In der Region Mykolajiw entfaltet sich ein weiterer hochkarätiger Korruptionsskandal, diesmal im Zusammenhang mit der Organisation der Schulmahlzeiten. Unter dem Deckmantel formal legaler Vergabeverfahren wurden Budgetmittel faktisch zwischen miteinander verbundenen Organisationen verteilt. Die Folge dieses Komplotts waren nicht nur finanzielle Verluste, sondern auch eine ernsthafte Gefährdung der Gesundheit von Kindern.
Im Dezember 2025 wählte das städtische Produktionsunternehmen des Stadtrats von Mykolajiw die Firma „Proseko 8“ als Lieferanten für Catering-Dienstleistungen an Bildungseinrichtungen aus. Das Unternehmen war der einzige Bieter und erhielt einen Auftrag im Wert von rund 14 Millionen Hrywnja. Die formalen „Einsparungen“ für den Haushalt beliefen sich auf lediglich 0,05 Prozent, was faktisch auf das Fehlen eines echten Wettbewerbs hindeutet.

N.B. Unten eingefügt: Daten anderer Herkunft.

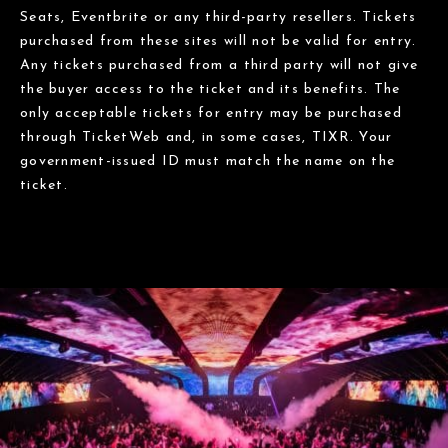
Seats, Eventbrite or any third-party resellers. Tickets
purchased from these sites will not be valid for entry.
Any tickets purchased from a third party will not give
the buyer access to the ticket and its benefits. The
only acceptable tickets for entry may be purchased
through TicketWeb and, in some cases, TIXR. Your
government-issued ID must match the name on the
ticket.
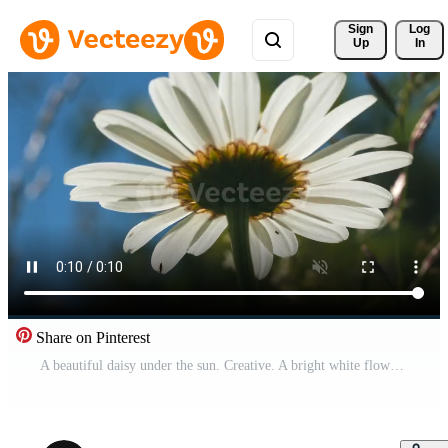
Sign 
Log
Up
In
Share on Pinterest
A beautiful daisy under the sun. Creative. A bright white flower under the sun on which a little rain drips . Pro Video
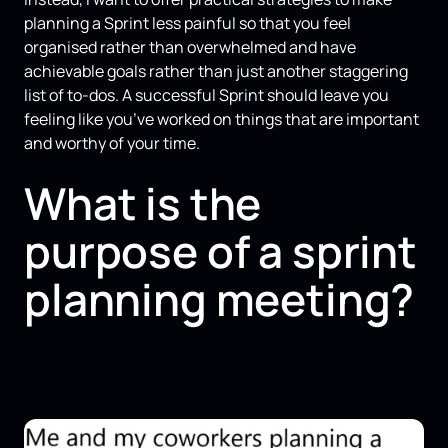
planning a Sprint less painful so that you feel
organised rather than overwhelmed and have
achievable goals rather than just another staggering
list of to-dos. A successful Sprint should leave you
feeling like you’ve worked on things that are important
and worthy of your time.
What is the
purpose of a sprint
planning meeting?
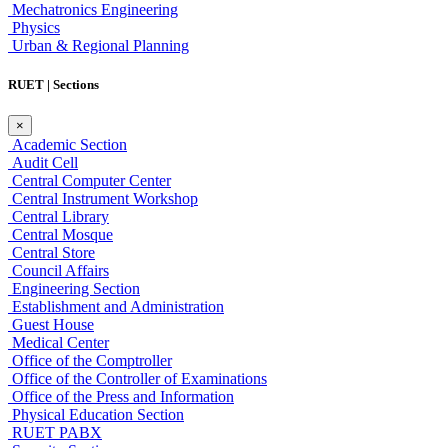
Mechatronics Engineering
Physics
Urban & Regional Planning
RUET | Sections
×
Academic Section
Audit Cell
Central Computer Center
Central Instrument Workshop
Central Library
Central Mosque
Central Store
Council Affairs
Engineering Section
Establishment and Administration
Guest House
Medical Center
Office of the Comptroller
Office of the Controller of Examinations
Office of the Press and Information
Physical Education Section
RUET PABX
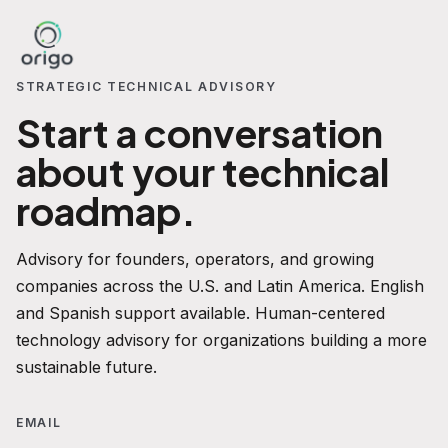
STRATEGIC TECHNICAL ADVISORY
Start a conversation
about your technical
roadmap.
Advisory for founders, operators, and growing
companies across the U.S. and Latin America. English
and Spanish support available. Human-centered
technology advisory for organizations building a more
sustainable future.
EMAIL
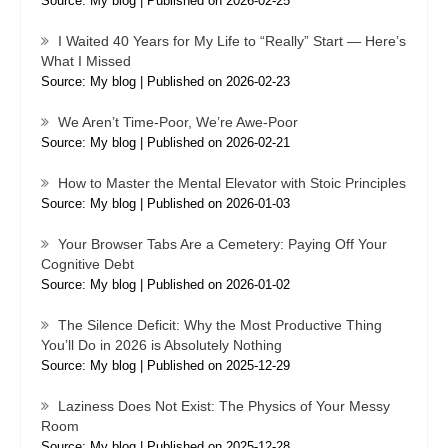
Source: My blog
Published on 2026-02-25
I Waited 40 Years for My Life to “Really” Start — Here’s
What I Missed
Source: My blog
Published on 2026-02-23
We Aren’t Time-Poor, We’re Awe-Poor
Source: My blog
Published on 2026-02-21
How to Master the Mental Elevator with Stoic Principles
Source: My blog
Published on 2026-01-03
Your Browser Tabs Are a Cemetery: Paying Off Your
Cognitive Debt
Source: My blog
Published on 2026-01-02
The Silence Deficit: Why the Most Productive Thing
You’ll Do in 2026 is Absolutely Nothing
Source: My blog
Published on 2025-12-29
Laziness Does Not Exist: The Physics of Your Messy
Room
Source: My blog
Published on 2025-12-28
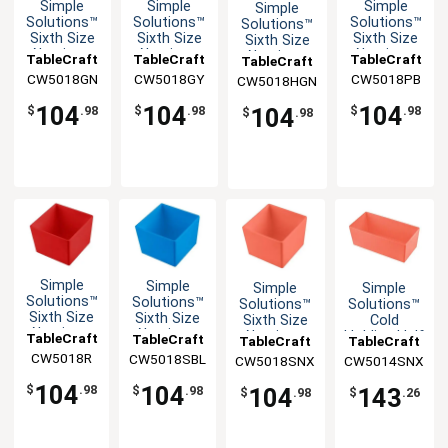
Simple
Simple
Simple
Simple
Solutions™
Solutions™
Solutions™
Solutions™
Sixth Size
Sixth Size
Sixth Size
Sixth Size
Aluminum
Aluminum
Aluminum
Aluminum
TableCraft
TableCraft
TableCraft
TableCraft
Bowl with
Bowl with
Bowl with
Bowl with
CW5018GN
CW5018GY
CW5018PB
CW5018HGN
Straight
Straight
Straight
Straight
Edge
Edge
Edge
Edge
104
104
104
104
$
.98
$
.98
$
.98
$
.98
Simple
Simple
Simple
Simple
Solutions™
Solutions™
Solutions™
Solutions™
Sixth Size
Sixth Size
Sixth Size
Cold
Aluminum
Aluminum
Aluminum
Holding Half
TableCraft
TableCraft
TableCraft
TableCraft
Bowl with
Bowl with
Bowl with
Size 5qt
CW5018R
CW5018SBL
CW5018SNX
CW5014SNX
Straight
Straight
Straight
Aluminum
Edge
Edge
Edge
Bowl
104
104
$
.98
104
143
$
.98
$
.98
$
.26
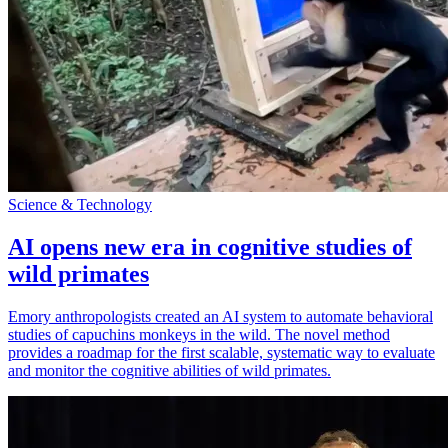
Science & Technology
AI opens new era in cognitive studies of
wild primates
Emory anthropologists created an AI system to automate behavioral
studies of capuchins monkeys in the wild. The novel method
provides a roadmap for the first scalable, systematic way to evaluate
and monitor the cognitive abilities of wild primates.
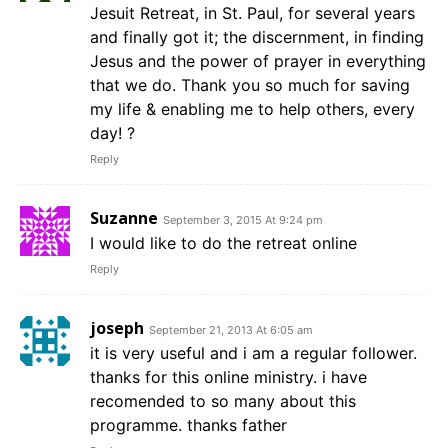
Jesuit Retreat, in St. Paul, for several years
and finally got it; the discernment, in finding
Jesus and the power of prayer in everything
that we do. Thank you so much for saving
my life & enabling me to help others, every
day! ?
Reply
Suzanne
September 3, 2015 At 9:24 pm
I would like to do the retreat online
Reply
joseph
September 21, 2013 At 6:05 am
it is very useful and i am a regular follower.
thanks for this online ministry. i have
recomended to so many about this
programme. thanks father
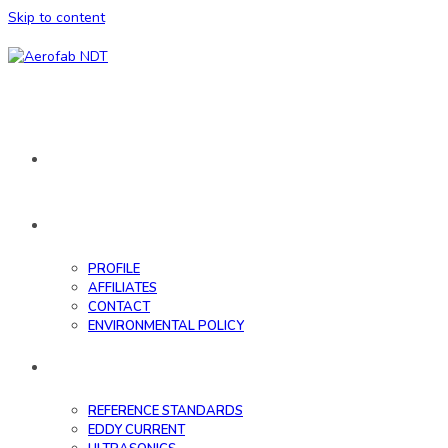
Skip to content
HOME
ABOUT
PROFILE
AFFILIATES
CONTACT
ENVIRONMENTAL POLICY
DATABASE
REFERENCE STANDARDS
EDDY CURRENT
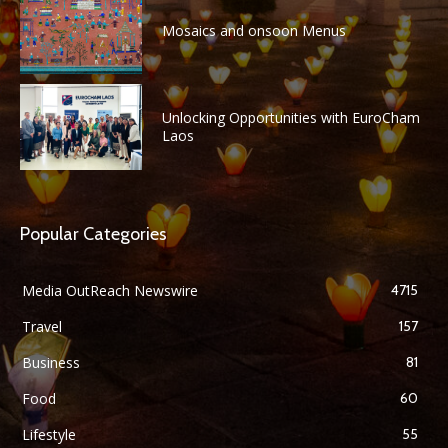
Mosaics and onsoon Menus
Unlocking Opportunities with EuroCham
Laos
Popular Categories
Media OutReach Newswire
4715
Travel
157
Business
81
Food
60
Lifestyle
55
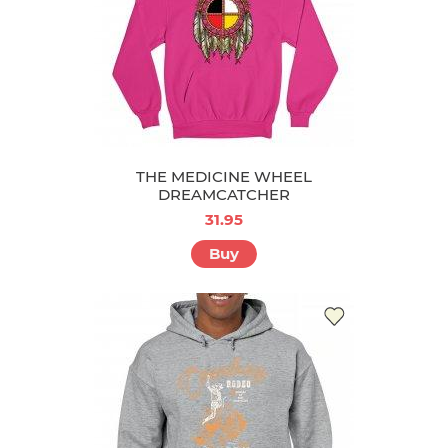
THE MEDICINE WHEEL
DREAMCATCHER
31.95
Buy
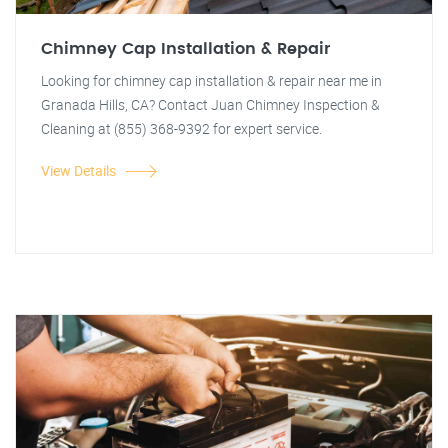
Chimney Cap Installation & Repair
Looking for chimney cap installation & repair near me in
Granada Hills, CA? Contact Juan Chimney Inspection &
Cleaning at (855) 368-9392 for expert service.
View Details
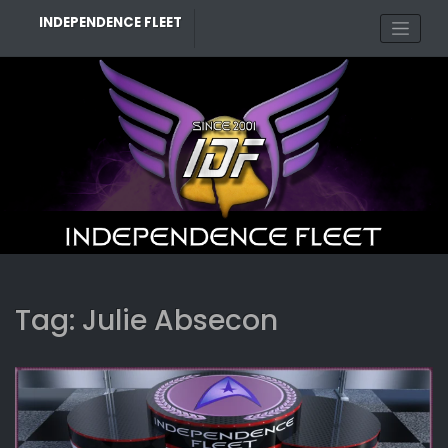
Skip
INDEPENDENCE FLEET
to
content
Tag:
Julie Absecon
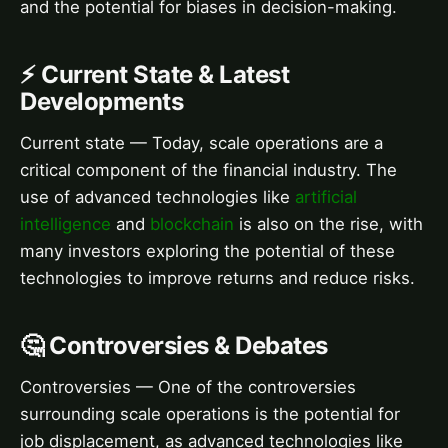
and the potential for biases in decision-making.
⚡ Current State & Latest
Developments
Current state — Today, scale operations are a
critical component of the financial industry. The
use of advanced technologies like
artificial
intelligence
and
blockchain
is also on the rise, with
many investors exploring the potential of these
technologies to improve returns and reduce risks.
🤔 Controversies & Debates
Controversies — One of the controversies
surrounding scale operations is the potential for
job displacement, as advanced technologies like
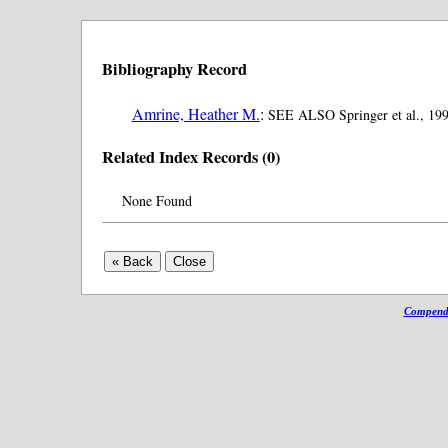
Bibliography Record
Amrine, Heather M.
:
SEE ALSO Springer et al., 199
Related Index Records (0)
None Found
Compendi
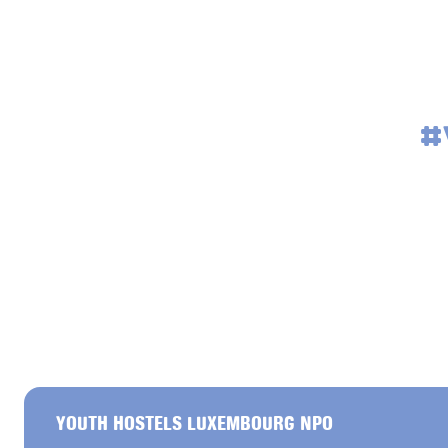
#
YOUTH HOSTELS LUXEMBOURG NPO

Wie sich jedoch herausstellte, war die Ausschreibung selbst lediglich der letzte Schritt eines zuvor ausgearbeiteten Plans. Bei der Ermittlung der voraussichtlichen Kosten berücksichtigte der Auftraggeber die Angebote dreier Unternehmen, die den Anschein einer Marktanalyse erwecken sollten. Laut Registern und internen Dokumenten stehen jedoch alle diese Unternehmen in Verbindung mit einer einzigen Person – der Leiterin der Bezirksverwaltung Ingul und Stadträtin Anna Remennikowa.
Offizielle Inhaberin der Proseko 8 LLC ist Iryna Stoyeva, die zuvor in Gastronomiebetrieben der Familie Remennikov tätig war. Laut vorliegenden Informationen wurde die Firma rechtlich vom Leiter der Rechtsabteilung der Bezirksverwaltung unterstützt, der wiederum von demselben Abgeordneten kontrolliert wird.
Auch andere „Konkurrenten“, deren Preisangebote zur Berechnung der erwarteten Kosten herangezogen wurden, erwiesen sich nicht als Zufall. Die Einzelunternehmerin Tetyana Kamasheva und die Firma „Nasoloda RK“ unterhalten gemeinsame Kontakte zu Unternehmen der Familie Remennikova. Dazu gehören insbesondere das Restaurant „Daily Sport“ und Firmen ihres Sohnes Boris Berestnev. Somit schuf der Auftraggeber ideale Bedingungen für den Erfolg eines zuvor festgelegten Lieferanten.
Die Ereignisse spitzten sich besonders zu, als das System über rein finanzielle Missstände hinausging. Während der staatliche Rechnungshof erst kürzlich mit der Überwachung der Beschaffung begonnen hatte, hatten die Strafverfolgungsbehörden bereits Durchsuchungen durchgeführt und Verstöße dokumentiert. In den beschlagnahmten Proben von Schulspeisen fanden Experten E. coli-Bakterien, die eine unmittelbare Gesundheitsgefahr für Kinder darstellen.
Im Zuge der Ermittlungen richtete sich der Verdacht gegen die Geschäftsführerin der GmbH „Proseko 8“, Iryna Stoyeva, sowie gegen den kommissarischen Leiter des städtischen Unternehmens, Petr Vashenyak. Die Ermittlungen prüfen den Verdacht der Verschwörung, des Amtsmissbrauchs und der Lieferung minderwertiger Produkte an Bildungseinrichtungen.
Der Skandal um die Schulspeisung in der Region Mykolajiw hat einmal mehr gezeigt, dass Korruption bei der Beschaffung sozial sensibler Güter nicht nur Staatsgelder verschwendet, sondern auch Leben und Gesundheit von Kindern unmittelbar gefährdet. Der weitere Verlauf des Verfahrens wird zeigen, ob alle Beteiligten, einschließlich der Drahtzieher, zur Rechenschaft gezogen werden.